Input material Start Marker

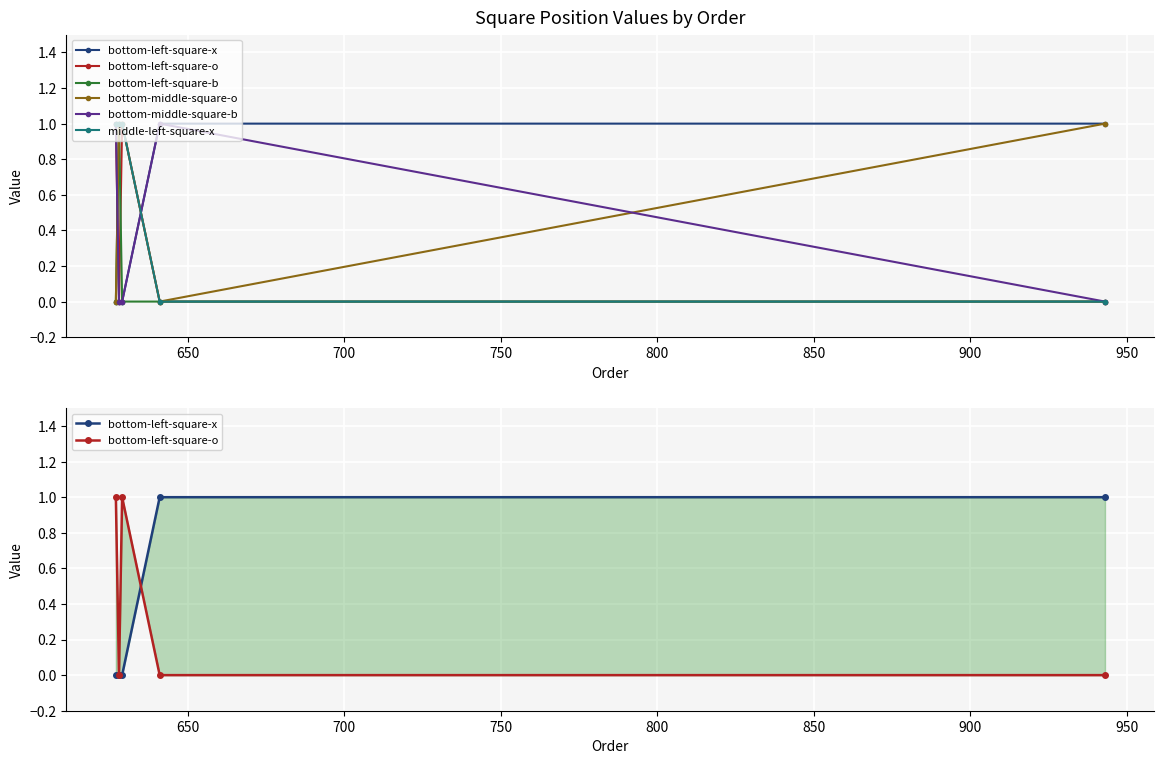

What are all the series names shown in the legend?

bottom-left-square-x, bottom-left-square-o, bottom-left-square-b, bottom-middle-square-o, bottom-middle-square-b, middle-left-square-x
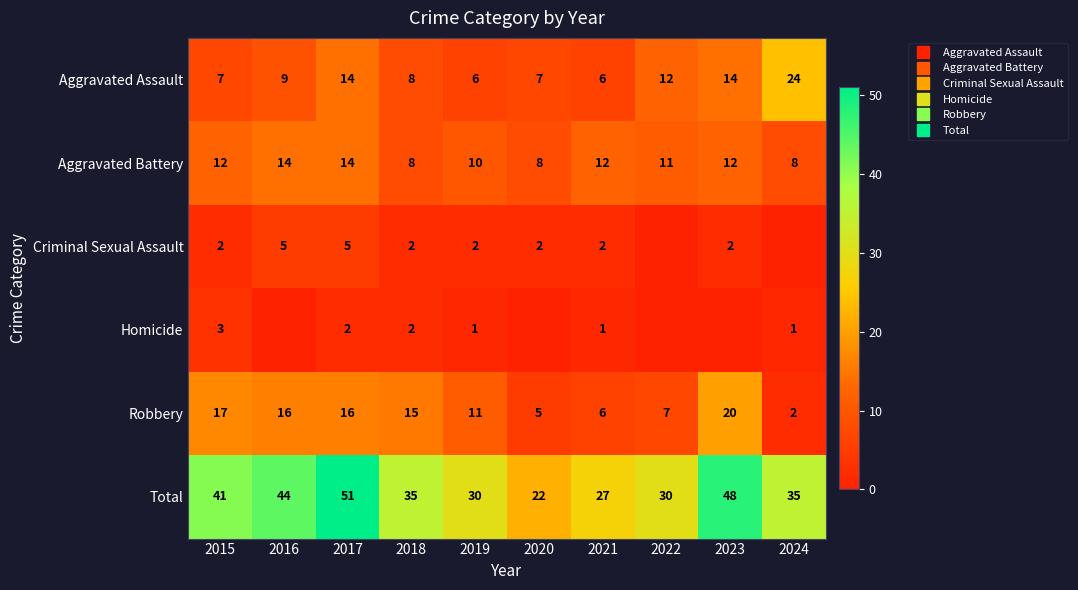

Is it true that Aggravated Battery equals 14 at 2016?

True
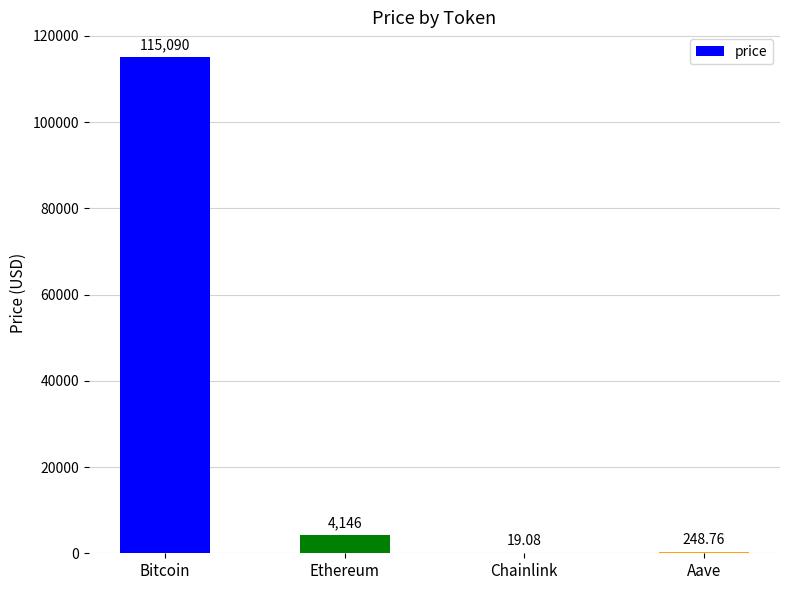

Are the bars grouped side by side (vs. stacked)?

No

Input material End Marker

Please copy the lines above word for word, leaving out the pictures.

What are all the series names shown in the legend?

bottom-left-square-x, bottom-left-square-o, bottom-left-square-b, bottom-middle-square-o, bottom-middle-square-b, middle-left-square-x

Is it true that Aggravated Battery equals 14 at 2016?

True

Are the bars grouped side by side (vs. stacked)?

No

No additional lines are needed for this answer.